--- start ---

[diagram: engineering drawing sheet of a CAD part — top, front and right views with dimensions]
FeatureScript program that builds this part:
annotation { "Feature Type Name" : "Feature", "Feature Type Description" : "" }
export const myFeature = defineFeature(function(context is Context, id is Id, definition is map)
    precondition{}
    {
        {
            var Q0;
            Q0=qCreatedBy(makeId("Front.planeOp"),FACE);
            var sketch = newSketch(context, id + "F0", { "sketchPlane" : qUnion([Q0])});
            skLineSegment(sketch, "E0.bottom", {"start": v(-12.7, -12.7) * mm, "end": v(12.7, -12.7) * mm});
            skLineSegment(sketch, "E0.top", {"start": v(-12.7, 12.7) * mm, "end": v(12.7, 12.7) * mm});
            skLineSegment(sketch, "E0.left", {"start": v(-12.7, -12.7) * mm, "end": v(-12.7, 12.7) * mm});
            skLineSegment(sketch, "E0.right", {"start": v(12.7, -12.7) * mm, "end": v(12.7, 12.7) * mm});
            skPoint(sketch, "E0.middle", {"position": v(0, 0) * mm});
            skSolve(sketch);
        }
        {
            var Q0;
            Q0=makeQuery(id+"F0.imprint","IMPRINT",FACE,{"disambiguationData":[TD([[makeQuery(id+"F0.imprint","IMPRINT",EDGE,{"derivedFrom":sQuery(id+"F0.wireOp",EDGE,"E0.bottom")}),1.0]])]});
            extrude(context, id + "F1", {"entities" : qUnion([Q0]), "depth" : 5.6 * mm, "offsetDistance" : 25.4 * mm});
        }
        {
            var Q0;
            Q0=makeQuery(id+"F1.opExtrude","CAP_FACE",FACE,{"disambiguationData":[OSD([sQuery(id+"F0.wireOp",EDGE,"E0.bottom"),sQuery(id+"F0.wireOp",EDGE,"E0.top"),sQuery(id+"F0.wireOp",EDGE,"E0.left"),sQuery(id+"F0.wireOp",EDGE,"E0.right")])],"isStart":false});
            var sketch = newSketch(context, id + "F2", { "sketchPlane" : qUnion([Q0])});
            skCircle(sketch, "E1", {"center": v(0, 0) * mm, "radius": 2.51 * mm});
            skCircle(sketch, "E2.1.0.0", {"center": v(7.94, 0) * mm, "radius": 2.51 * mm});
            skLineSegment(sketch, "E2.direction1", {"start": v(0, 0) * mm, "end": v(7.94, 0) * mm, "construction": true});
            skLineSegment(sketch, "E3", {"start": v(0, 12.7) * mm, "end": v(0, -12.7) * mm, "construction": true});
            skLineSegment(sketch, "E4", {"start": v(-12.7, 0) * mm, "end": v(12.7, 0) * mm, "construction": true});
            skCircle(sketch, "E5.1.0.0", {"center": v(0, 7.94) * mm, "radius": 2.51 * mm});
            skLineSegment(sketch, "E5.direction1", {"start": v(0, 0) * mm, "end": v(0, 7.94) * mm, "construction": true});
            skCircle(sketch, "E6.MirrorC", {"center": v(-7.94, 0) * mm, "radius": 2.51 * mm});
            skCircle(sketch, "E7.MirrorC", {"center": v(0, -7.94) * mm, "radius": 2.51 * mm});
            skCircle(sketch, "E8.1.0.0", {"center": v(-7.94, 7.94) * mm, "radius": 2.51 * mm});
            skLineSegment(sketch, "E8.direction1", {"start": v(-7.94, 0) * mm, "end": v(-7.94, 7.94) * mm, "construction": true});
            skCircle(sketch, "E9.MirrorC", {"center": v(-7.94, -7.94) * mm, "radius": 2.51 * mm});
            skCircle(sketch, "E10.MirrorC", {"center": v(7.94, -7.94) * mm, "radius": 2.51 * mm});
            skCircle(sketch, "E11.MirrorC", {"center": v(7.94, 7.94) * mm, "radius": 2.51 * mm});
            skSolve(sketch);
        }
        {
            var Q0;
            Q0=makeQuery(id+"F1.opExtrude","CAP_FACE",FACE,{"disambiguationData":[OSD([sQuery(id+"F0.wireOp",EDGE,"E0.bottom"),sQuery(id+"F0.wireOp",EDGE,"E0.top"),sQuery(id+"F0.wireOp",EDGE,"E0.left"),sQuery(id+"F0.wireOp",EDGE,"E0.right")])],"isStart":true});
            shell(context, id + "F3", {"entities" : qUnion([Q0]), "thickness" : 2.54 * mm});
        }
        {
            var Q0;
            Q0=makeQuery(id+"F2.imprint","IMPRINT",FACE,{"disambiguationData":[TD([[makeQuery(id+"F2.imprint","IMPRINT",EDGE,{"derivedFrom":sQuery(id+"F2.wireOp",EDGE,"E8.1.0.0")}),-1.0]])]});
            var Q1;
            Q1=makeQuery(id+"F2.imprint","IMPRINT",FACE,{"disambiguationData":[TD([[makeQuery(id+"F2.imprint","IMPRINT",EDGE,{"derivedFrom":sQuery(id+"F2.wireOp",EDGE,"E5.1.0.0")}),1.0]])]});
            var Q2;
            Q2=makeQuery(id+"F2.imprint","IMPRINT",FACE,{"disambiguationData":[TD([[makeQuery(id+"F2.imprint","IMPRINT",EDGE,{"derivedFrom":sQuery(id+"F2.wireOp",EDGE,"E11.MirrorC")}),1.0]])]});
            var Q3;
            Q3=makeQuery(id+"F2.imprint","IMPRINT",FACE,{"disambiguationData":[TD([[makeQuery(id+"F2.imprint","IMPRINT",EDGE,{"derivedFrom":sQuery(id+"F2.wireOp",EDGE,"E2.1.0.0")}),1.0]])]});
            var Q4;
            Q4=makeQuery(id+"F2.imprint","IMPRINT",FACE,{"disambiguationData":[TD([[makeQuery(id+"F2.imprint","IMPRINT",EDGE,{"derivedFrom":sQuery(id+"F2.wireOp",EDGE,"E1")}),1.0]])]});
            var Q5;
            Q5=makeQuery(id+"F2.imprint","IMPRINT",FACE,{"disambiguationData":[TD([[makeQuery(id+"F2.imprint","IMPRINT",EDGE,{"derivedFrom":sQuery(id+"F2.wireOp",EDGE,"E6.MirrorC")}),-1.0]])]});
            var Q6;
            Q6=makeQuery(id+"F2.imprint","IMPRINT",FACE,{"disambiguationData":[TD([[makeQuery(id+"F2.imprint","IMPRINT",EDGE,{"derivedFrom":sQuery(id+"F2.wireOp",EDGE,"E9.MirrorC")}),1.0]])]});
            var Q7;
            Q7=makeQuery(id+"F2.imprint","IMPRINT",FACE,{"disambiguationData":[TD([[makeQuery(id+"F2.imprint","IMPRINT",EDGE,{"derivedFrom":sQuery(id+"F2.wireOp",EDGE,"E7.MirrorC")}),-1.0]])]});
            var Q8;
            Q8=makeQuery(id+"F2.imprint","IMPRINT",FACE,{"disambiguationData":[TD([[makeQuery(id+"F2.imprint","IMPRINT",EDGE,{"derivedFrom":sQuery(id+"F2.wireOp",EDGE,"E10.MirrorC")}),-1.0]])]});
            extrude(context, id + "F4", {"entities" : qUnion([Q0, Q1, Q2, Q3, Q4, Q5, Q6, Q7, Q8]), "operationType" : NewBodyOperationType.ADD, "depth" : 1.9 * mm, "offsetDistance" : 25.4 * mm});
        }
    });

--- end ---

THE REQUEST: Can you reproduce all of the records above word for word, with nothing changed?

TASK SOLUTION:
[diagram: engineering drawing sheet of a CAD part — top, front and right views with dimensions]
FeatureScript program that builds this part:
annotation { "Feature Type Name" : "Feature", "Feature Type Description" : "" }
export const myFeature = defineFeature(function(context is Context, id is Id, definition is map)
    precondition{}
    {
        {
            var Q0;
            Q0=qCreatedBy(makeId("Front.planeOp"),FACE);
            var sketch = newSketch(context, id + "F0", { "sketchPlane" : qUnion([Q0])});
            skLineSegment(sketch, "E0.bottom", {"start": v(-12.7, -12.7) * mm, "end": v(12.7, -12.7) * mm});
            skLineSegment(sketch, "E0.top", {"start": v(-12.7, 12.7) * mm, "end": v(12.7, 12.7) * mm});
            skLineSegment(sketch, "E0.left", {"start": v(-12.7, -12.7) * mm, "end": v(-12.7, 12.7) * mm});
            skLineSegment(sketch, "E0.right", {"start": v(12.7, -12.7) * mm, "end": v(12.7, 12.7) * mm});
            skPoint(sketch, "E0.middle", {"position": v(0, 0) * mm});
            skSolve(sketch);
        }
        {
            var Q0;
            Q0=makeQuery(id+"F0.imprint","IMPRINT",FACE,{"disambiguationData":[TD([[makeQuery(id+"F0.imprint","IMPRINT",EDGE,{"derivedFrom":sQuery(id+"F0.wireOp",EDGE,"E0.bottom")}),1.0]])]});
            extrude(context, id + "F1", {"entities" : qUnion([Q0]), "depth" : 5.6 * mm, "offsetDistance" : 25.4 * mm});
        }
        {
            var Q0;
            Q0=makeQuery(id+"F1.opExtrude","CAP_FACE",FACE,{"disambiguationData":[OSD([sQuery(id+"F0.wireOp",EDGE,"E0.bottom"),sQuery(id+"F0.wireOp",EDGE,"E0.top"),sQuery(id+"F0.wireOp",EDGE,"E0.left"),sQuery(id+"F0.wireOp",EDGE,"E0.right")])],"isStart":false});
            var sketch = newSketch(context, id + "F2", { "sketchPlane" : qUnion([Q0])});
            skCircle(sketch, "E1", {"center": v(0, 0) * mm, "radius": 2.51 * mm});
            skCircle(sketch, "E2.1.0.0", {"center": v(7.94, 0) * mm, "radius": 2.51 * mm});
            skLineSegment(sketch, "E2.direction1", {"start": v(0, 0) * mm, "end": v(7.94, 0) * mm, "construction": true});
            skLineSegment(sketch, "E3", {"start": v(0, 12.7) * mm, "end": v(0, -12.7) * mm, "construction": true});
            skLineSegment(sketch, "E4", {"start": v(-12.7, 0) * mm, "end": v(12.7, 0) * mm, "construction": true});
            skCircle(sketch, "E5.1.0.0", {"center": v(0, 7.94) * mm, "radius": 2.51 * mm});
            skLineSegment(sketch, "E5.direction1", {"start": v(0, 0) * mm, "end": v(0, 7.94) * mm, "construction": true});
            skCircle(sketch, "E6.MirrorC", {"center": v(-7.94, 0) * mm, "radius": 2.51 * mm});
            skCircle(sketch, "E7.MirrorC", {"center": v(0, -7.94) * mm, "radius": 2.51 * mm});
            skCircle(sketch, "E8.1.0.0", {"center": v(-7.94, 7.94) * mm, "radius": 2.51 * mm});
            skLineSegment(sketch, "E8.direction1", {"start": v(-7.94, 0) * mm, "end": v(-7.94, 7.94) * mm, "construction": true});
            skCircle(sketch, "E9.MirrorC", {"center": v(-7.94, -7.94) * mm, "radius": 2.51 * mm});
            skCircle(sketch, "E10.MirrorC", {"center": v(7.94, -7.94) * mm, "radius": 2.51 * mm});
            skCircle(sketch, "E11.MirrorC", {"center": v(7.94, 7.94) * mm, "radius": 2.51 * mm});
            skSolve(sketch);
        }
        {
            var Q0;
            Q0=makeQuery(id+"F1.opExtrude","CAP_FACE",FACE,{"disambiguationData":[OSD([sQuery(id+"F0.wireOp",EDGE,"E0.bottom"),sQuery(id+"F0.wireOp",EDGE,"E0.top"),sQuery(id+"F0.wireOp",EDGE,"E0.left"),sQuery(id+"F0.wireOp",EDGE,"E0.right")])],"isStart":true});
            shell(context, id + "F3", {"entities" : qUnion([Q0]), "thickness" : 2.54 * mm});
        }
        {
            var Q0;
            Q0=makeQuery(id+"F2.imprint","IMPRINT",FACE,{"disambiguationData":[TD([[makeQuery(id+"F2.imprint","IMPRINT",EDGE,{"derivedFrom":sQuery(id+"F2.wireOp",EDGE,"E8.1.0.0")}),-1.0]])]});
            var Q1;
            Q1=makeQuery(id+"F2.imprint","IMPRINT",FACE,{"disambiguationData":[TD([[makeQuery(id+"F2.imprint","IMPRINT",EDGE,{"derivedFrom":sQuery(id+"F2.wireOp",EDGE,"E5.1.0.0")}),1.0]])]});
            var Q2;
            Q2=makeQuery(id+"F2.imprint","IMPRINT",FACE,{"disambiguationData":[TD([[makeQuery(id+"F2.imprint","IMPRINT",EDGE,{"derivedFrom":sQuery(id+"F2.wireOp",EDGE,"E11.MirrorC")}),1.0]])]});
            var Q3;
            Q3=makeQuery(id+"F2.imprint","IMPRINT",FACE,{"disambiguationData":[TD([[makeQuery(id+"F2.imprint","IMPRINT",EDGE,{"derivedFrom":sQuery(id+"F2.wireOp",EDGE,"E2.1.0.0")}),1.0]])]});
            var Q4;
            Q4=makeQuery(id+"F2.imprint","IMPRINT",FACE,{"disambiguationData":[TD([[makeQuery(id+"F2.imprint","IMPRINT",EDGE,{"derivedFrom":sQuery(id+"F2.wireOp",EDGE,"E1")}),1.0]])]});
            var Q5;
            Q5=makeQuery(id+"F2.imprint","IMPRINT",FACE,{"disambiguationData":[TD([[makeQuery(id+"F2.imprint","IMPRINT",EDGE,{"derivedFrom":sQuery(id+"F2.wireOp",EDGE,"E6.MirrorC")}),-1.0]])]});
            var Q6;
            Q6=makeQuery(id+"F2.imprint","IMPRINT",FACE,{"disambiguationData":[TD([[makeQuery(id+"F2.imprint","IMPRINT",EDGE,{"derivedFrom":sQuery(id+"F2.wireOp",EDGE,"E9.MirrorC")}),1.0]])]});
            var Q7;
            Q7=makeQuery(id+"F2.imprint","IMPRINT",FACE,{"disambiguationData":[TD([[makeQuery(id+"F2.imprint","IMPRINT",EDGE,{"derivedFrom":sQuery(id+"F2.wireOp",EDGE,"E7.MirrorC")}),-1.0]])]});
            var Q8;
            Q8=makeQuery(id+"F2.imprint","IMPRINT",FACE,{"disambiguationData":[TD([[makeQuery(id+"F2.imprint","IMPRINT",EDGE,{"derivedFrom":sQuery(id+"F2.wireOp",EDGE,"E10.MirrorC")}),-1.0]])]});
            extrude(context, id + "F4", {"entities" : qUnion([Q0, Q1, Q2, Q3, Q4, Q5, Q6, Q7, Q8]), "operationType" : NewBodyOperationType.ADD, "depth" : 1.9 * mm, "offsetDistance" : 25.4 * mm});
        }
    });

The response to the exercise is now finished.